Algorithmic trading can also potentially freeze markets and create instability when trading strategies interact in unforeseen ways, the report says. It has been blamed for the flash crash of the pound sterling during the 2016 Brexit referendum, during which the value of the pound decreased around 6% in just two minutes, as well as several other flash crashes in the preceding years.

So could AI cause the next big stock market crash? To counter that possibility, the latest AI technology is also used to detect rogue AI traders and ensure regulatory compliance.

For example, at the Hong Kong Stock Exchange, AI is used to detect stock market manipulation and market abuses. Their system analyzes historical trading activity to identify patterns and anomalies, including dramatic swings in stock prices and rises in trading volume. The report also cites the Division of Economic and Risk Analysis (DERA) at the US Securities Exchange Commission (SEC), which is using ML to examine massive datasets for potential cases of misconduct, and the Monetary Authority of Singapore, which is using AI/ML to identify suspicious transactions.

To ensure the stability of global markets, regulation of AI systems such as HFTs is obviously required. While there are existing regulations (such as the European MIFID II regulatory framework), this is a rapidly evolving sector.

Faster Than Oversight

“AI and ML are moving faster than policy makers can understand to the extent it is almost outstripping the current legal and regulatory framework. Technology is opaque and fast moving and regulators find it hard to keep pace, for both the cumulative impact and risks of contagion,” says the report.

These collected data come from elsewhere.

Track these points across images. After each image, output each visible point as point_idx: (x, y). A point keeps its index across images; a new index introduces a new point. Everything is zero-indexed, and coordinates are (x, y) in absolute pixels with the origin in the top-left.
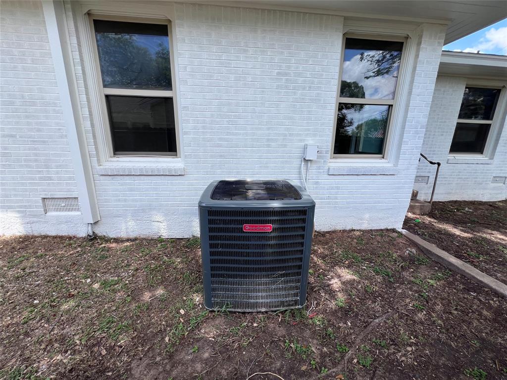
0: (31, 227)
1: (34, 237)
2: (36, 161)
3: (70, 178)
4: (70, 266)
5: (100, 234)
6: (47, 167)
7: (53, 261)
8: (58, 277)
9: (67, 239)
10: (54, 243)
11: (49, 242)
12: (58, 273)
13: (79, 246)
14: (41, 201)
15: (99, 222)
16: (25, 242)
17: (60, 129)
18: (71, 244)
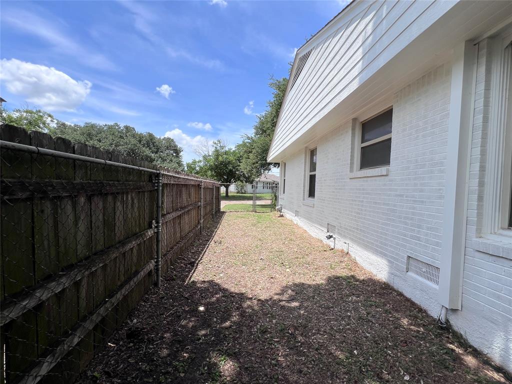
0: (393, 279)
1: (393, 289)
2: (412, 219)
3: (437, 244)
4: (401, 342)
5: (456, 329)
6: (419, 227)
7: (391, 323)
8: (385, 344)
9: (417, 310)
10: (404, 305)
11: (400, 301)
12: (387, 340)
13: (424, 325)
14: (406, 258)
15: (459, 313)
16: (385, 289)
17: (440, 189)
18: (416, 317)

The same AI technology used in FinTech has also spawned a spin-off field, RegTech, which aims to streamline compliance and regulatory activities. According to the report, the UK’s financial services authority is examining the possibility of making its handbook machine-readable and fully machine-executable, so that systems can implement the rules directly.

The report concludes that AI will inevitably become ubiquitous in finance, but that legal, ethical, economic and social challenges will arise. Many AI techniques remain untested in financial crisis scenarios, and there is a need for more education on AI literacy and awareness.